Knodt Holds One-Stroke Lead Midway Through First Round
Fort Worth, Texas – In his first-ever USGA championship, the U.S. Mid-Amateur earlier this month, Howie Knodt came as close as one can to advancing to match play without actually making it.
After posting a 7-over 147 at Milwaukee Country Club and Brown Deer Park in River Hills, Wis., Knodt, 55, of Chula Vista, Calif., wound up in a 19-for-14 playoff to determine the final match-play spots. Two bogeys later and he was on his way home.
“The biggest thing I learned from the Mid-Am was not so much in my play but more in the way I managed my time,” said Knodt. “I actually wound up getting tired, so by the time I got to that playoff, I was pretty beat up.”
Hoping to avoid a similar fate at the USGA Senior Amateur Championship this week, Knodt got off to a great start Saturday, with a 3-under 68 at the 6,579-yard, par-71 Shady Oaks Country Club that gave him a one-stroke lead midway through the first round of stroke play.
“I like the golf course,” said Knodt of playing at the club best known as the home of four-time U.S. Open champion Ben Hogan. “I like the way it sets up for me.
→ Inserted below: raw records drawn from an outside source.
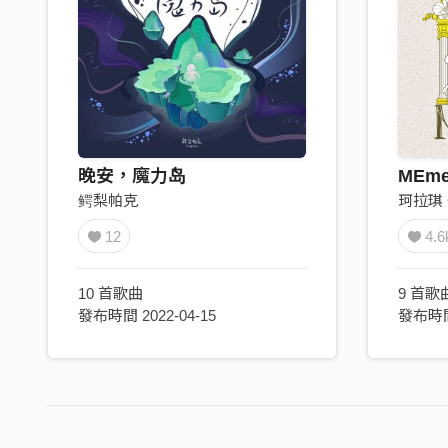
晚安，魔力岛
MEme
鳄梨帕克
珂拉琪 C
12
4.6
10 首歌曲
9 首歌
發布時間 2022-04-15
發布時間 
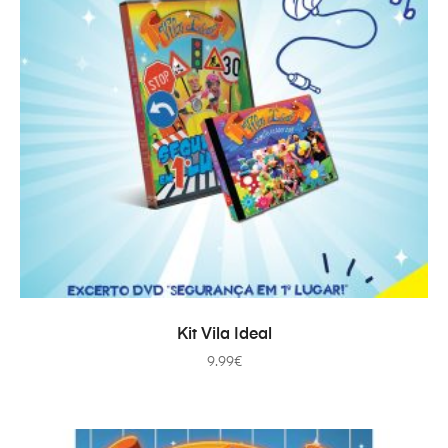
AÑADIR AL CARRITO
Kit Vila Ideal
9.99
€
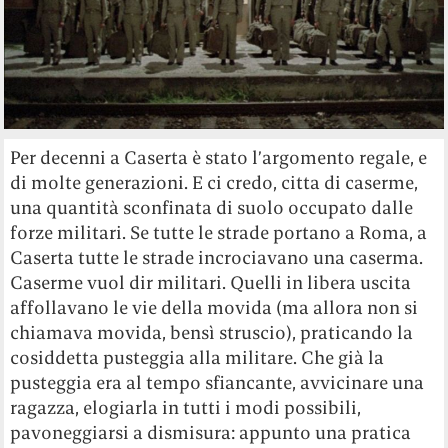
Per decenni a Caserta è stato l’argomento regale, e
di molte generazioni. E ci credo, citta di caserme,
una quantità sconfinata di suolo occupato dalle
forze militari. Se tutte le strade portano a Roma, a
Caserta tutte le strade incrociavano una caserma.
Caserme vuol dir militari. Quelli in libera uscita
affollavano le vie della movida (ma allora non si
chiamava movida, bensì struscio), praticando la
cosiddetta pusteggia alla militare. Che già la
pusteggia era al tempo sfiancante, avvicinare una
ragazza, elogiarla in tutti i modi possibili,
pavoneggiarsi a dismisura: appunto una pratica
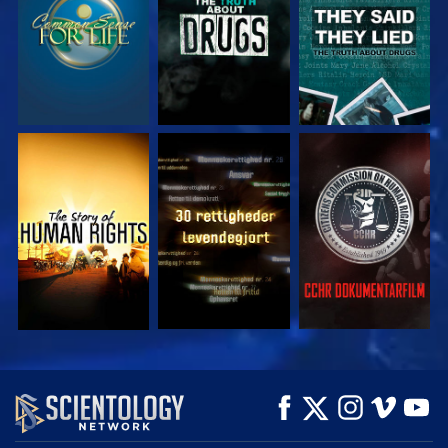
SE
SE
SE
SE
SE
UDFORSK SERIEN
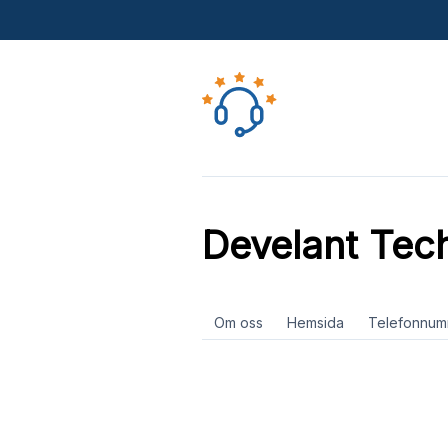
Develant Tec
Om oss
Hemsida
Telefonnum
I really like the greens. They’re really similar to what I’m used to playing. I just felt pretty comfortable.”
Even after making double bogey on the par-4 fourth hole, the 13th of his round, when he hit a tree and had a ball wind up buried in a bunker, Knodt came back to birdie three of his next four. He finished with six birdies, one bogey and the double bogey.
“I think I was able to really manage the ball well,” said Knodt. “I was able to cut it when I needed to, draw it when I needed to, and get it in the right position on the greens so I had a lot of good putts. And the yardage is so much more forgiving than the Mid-Am was.”
The 68 left Knodt one stroke ahead of 1986 U.S. Amateur champion Stewart “Buddy” Alexander, 55, of Gainesville, Fla., Dave Denezza, 61, of Greensburg, Pa., and Tom Doughtie, 55, of Amarillo, Texas.
Alexander, the head coach of the men’s golf team at the University of Florida, doesn’t play much competitive golf but didn’t see that as a negative coming into this week’s championship.
“It’s a little bit like riding a bike,” said Alexander. “If you manage to hit enough balls to feel comfortable about your game, the competition part (comes back). I’ve been doing this a long time. I’ve never played a heavy schedule, even after winning the Amateur, usually just five or six events a year.”
Bruce Meyer of El Paso, Texas, and 2004 Senior Amateur stroke-play medalist Ron Vannelli, 60, of Edison, N.J., were two strokes behind the leader after posting 1-under 70s on a hot day at Shady Oaks.
The field’s remaining 78 players, including defending champion Stan Lee, 56, of Heber Springs, Ark., will finish their first round Saturday afternoon. Lee is trying to become the first to win consecutive championships since William Campbell won back-to-back Senior Amateurs in 1979-80.
After a second day of stroke play Sunday, the USGA Senior Amateur field will be reduced to 64 players for match play. The first round of match play is scheduled for Monday, the second and third rounds will be played Tuesday, the quarterfinal and semifinal matches are on Wednesday, and the 18-hole championship final will be played Thursday.